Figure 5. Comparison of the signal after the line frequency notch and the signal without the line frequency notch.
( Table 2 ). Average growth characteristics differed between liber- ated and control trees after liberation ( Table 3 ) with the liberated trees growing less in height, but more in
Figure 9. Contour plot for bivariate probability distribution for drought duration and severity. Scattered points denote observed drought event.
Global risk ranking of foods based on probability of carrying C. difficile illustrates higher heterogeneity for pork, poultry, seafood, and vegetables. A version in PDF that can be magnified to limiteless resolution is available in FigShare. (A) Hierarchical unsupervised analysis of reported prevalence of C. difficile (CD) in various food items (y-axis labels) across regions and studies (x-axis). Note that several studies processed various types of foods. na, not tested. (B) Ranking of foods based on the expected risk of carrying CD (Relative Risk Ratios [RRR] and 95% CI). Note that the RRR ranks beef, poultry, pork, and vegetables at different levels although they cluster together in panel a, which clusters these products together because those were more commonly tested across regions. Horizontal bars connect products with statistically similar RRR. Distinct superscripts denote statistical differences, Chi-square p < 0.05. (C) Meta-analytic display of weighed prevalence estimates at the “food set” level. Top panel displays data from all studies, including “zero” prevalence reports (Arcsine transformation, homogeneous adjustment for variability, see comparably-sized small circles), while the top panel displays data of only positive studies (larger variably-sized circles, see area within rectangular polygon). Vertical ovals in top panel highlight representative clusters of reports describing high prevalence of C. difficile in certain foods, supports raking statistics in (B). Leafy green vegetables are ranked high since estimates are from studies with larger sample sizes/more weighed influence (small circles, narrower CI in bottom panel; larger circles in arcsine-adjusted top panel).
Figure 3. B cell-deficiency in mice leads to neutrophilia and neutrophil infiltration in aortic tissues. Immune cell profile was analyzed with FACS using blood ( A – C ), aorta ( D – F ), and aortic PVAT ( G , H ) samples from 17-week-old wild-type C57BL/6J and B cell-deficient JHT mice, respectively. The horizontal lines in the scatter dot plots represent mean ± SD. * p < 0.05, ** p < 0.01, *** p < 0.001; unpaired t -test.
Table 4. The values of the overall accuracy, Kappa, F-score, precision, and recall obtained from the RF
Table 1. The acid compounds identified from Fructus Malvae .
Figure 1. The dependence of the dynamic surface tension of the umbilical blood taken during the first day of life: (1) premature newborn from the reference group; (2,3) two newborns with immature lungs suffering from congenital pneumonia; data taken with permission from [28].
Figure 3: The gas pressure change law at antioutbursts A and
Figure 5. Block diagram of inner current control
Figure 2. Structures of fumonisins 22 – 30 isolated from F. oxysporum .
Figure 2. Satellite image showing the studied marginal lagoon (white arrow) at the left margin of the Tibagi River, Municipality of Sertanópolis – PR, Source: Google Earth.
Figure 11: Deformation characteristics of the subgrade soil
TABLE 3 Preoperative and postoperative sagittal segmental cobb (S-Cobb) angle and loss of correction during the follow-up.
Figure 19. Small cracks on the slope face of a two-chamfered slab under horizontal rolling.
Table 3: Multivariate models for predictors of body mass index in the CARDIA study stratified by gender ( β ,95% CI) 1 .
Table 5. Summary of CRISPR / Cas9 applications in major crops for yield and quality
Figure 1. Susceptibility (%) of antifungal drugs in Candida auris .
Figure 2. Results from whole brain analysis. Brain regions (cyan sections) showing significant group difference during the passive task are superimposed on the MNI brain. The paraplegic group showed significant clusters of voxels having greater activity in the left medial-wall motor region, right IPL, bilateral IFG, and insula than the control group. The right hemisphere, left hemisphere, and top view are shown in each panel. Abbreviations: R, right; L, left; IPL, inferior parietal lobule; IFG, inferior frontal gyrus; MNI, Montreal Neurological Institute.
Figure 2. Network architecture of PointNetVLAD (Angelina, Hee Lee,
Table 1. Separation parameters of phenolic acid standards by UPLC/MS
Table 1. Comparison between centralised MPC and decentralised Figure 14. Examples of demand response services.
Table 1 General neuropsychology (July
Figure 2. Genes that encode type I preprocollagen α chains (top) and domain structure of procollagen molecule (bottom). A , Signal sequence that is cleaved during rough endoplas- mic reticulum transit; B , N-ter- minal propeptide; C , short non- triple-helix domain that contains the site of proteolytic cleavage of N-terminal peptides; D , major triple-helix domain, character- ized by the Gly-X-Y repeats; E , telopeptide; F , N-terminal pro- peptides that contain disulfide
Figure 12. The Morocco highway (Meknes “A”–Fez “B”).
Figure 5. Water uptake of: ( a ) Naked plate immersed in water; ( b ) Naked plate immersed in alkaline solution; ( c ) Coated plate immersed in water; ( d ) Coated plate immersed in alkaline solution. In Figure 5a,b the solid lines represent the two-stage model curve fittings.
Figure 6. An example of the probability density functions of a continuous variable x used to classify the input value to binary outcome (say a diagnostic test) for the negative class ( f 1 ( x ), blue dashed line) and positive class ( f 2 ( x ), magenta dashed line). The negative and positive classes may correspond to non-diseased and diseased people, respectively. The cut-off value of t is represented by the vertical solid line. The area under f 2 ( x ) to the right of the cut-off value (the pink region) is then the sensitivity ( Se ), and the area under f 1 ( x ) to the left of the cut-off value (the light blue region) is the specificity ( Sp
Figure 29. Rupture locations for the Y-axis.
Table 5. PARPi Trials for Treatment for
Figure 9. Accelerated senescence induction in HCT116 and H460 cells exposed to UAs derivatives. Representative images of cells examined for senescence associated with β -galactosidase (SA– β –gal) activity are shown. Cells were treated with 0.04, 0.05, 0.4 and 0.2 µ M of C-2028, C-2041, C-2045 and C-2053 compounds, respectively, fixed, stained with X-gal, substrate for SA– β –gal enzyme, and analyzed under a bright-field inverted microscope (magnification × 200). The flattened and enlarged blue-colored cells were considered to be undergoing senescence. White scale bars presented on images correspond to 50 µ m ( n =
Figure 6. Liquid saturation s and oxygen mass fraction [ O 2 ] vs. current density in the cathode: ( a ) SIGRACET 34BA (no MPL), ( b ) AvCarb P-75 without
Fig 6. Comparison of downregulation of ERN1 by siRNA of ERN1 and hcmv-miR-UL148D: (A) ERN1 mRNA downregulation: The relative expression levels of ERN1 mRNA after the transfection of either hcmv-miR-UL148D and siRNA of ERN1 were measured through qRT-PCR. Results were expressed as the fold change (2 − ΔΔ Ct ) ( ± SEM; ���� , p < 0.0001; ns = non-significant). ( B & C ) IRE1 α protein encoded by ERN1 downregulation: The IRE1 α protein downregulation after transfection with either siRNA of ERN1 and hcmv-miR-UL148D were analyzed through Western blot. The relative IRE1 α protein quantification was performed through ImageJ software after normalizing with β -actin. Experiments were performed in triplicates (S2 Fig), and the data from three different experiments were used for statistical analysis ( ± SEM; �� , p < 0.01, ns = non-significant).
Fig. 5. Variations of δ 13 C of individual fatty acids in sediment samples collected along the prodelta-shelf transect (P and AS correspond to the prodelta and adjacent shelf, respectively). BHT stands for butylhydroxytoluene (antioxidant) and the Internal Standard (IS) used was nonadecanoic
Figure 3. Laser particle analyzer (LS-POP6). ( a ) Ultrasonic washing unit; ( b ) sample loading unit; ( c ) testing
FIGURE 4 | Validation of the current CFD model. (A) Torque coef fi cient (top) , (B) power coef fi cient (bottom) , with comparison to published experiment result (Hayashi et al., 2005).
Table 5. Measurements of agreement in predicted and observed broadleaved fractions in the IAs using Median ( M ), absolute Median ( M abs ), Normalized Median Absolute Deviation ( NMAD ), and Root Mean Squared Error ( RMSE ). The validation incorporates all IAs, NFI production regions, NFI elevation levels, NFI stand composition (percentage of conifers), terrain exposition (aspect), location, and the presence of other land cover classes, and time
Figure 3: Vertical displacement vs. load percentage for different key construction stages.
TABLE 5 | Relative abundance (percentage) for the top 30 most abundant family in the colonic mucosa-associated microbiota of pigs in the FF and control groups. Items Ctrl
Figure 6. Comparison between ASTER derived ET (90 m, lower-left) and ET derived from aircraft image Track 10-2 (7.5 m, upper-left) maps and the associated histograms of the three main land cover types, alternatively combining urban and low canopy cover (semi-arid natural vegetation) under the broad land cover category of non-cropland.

-------

What you should do | Of the lines above, retype only those from the line containing "Fig. 5. Variations" through the line containing "Figure 3. Laser", including both, exactly.

Exercise response |
Fig. 5. Variations of δ 13 C of individual fatty acids in sediment samples collected along the prodelta-shelf transect (P and AS correspond to the prodelta and adjacent shelf, respectively). BHT stands for butylhydroxytoluene (antioxidant) and the Internal Standard (IS) used was nonadecanoic
Figure 3. Laser particle analyzer (LS-POP6). ( a ) Ultrasonic washing unit; ( b ) sample loading unit; ( c ) testing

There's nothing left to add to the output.